No large company pushing it (it came out of Ericsson, but it was never meant as a mass market language from their eyes, so it was really only its creators pushing it), strange syntax (Prolog rather than Algol/C derivative), FP with immutability (so common things like for loops don't exist, making it feel alien to the common dev), and the benefits being things that require understanding and likely experiencing to really value.
This answer is true, but also a bit depressing. It's like saying "we know this would be the right way, but we prefer the old ways. So we'll just keep shooting ourself in the foot with our C-looking code, with its for loops and its concurrency boilerplate".

(Just to be clear: "We" does not refer just to devs/engineers, companies may also be wary of using an alternate technology, even though it could bring benefits down the road)

Well, yes, but there is definitely a bit of dissonance in tech. Likely everywhere, but it's easy as a dev to see it here.

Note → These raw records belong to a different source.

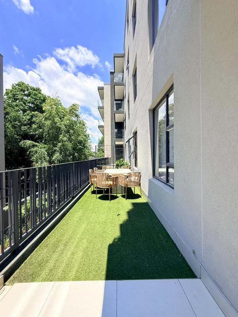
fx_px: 128
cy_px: 158
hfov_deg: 85.7
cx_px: 119
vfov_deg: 102.1
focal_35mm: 14
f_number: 2.2
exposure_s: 1/1698
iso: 64
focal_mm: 2.22
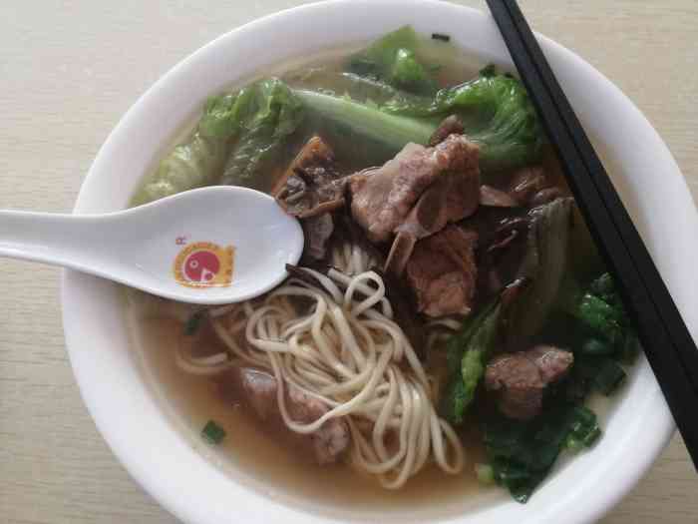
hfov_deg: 65.3
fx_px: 544
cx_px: 349
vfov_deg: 51.4
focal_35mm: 27
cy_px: 262
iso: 160
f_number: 1.8
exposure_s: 1/33.3
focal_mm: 3.96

Every place wants to be the best. And yet, most places, when confronted with new technology, ask the same questions. "Who else is using it?", "How easy is it to hire for?", and if they're a bit sharper, "How much library/community support is there?" And they ask these without realizing that all of those questions will ensure they adhere to the mean. Positioning themselves that way prevents the risk of dropping below the mean due to technology choices, but it also prevents rising above it. But that's okay with most corporations, which are all about risk management, and who don't equate a tech win -> faster/better software -> better user experience -> a business win.

I agree with the opening sentence that there is no large company pushing or rather peddling it. But the fact that it supports FP with immutability is really a well positioned design and with little bit of practice programmers get the hang of it very fast. Lack of for loop should not be an alienating factor, according to me. With NIF one can integrate with native code easily so, a team does not have to re-write the entire codebase just because Erlang has been chosen.
Because companies need something that will integrate with and complement their current knowledge base and solutions, not completely replace it.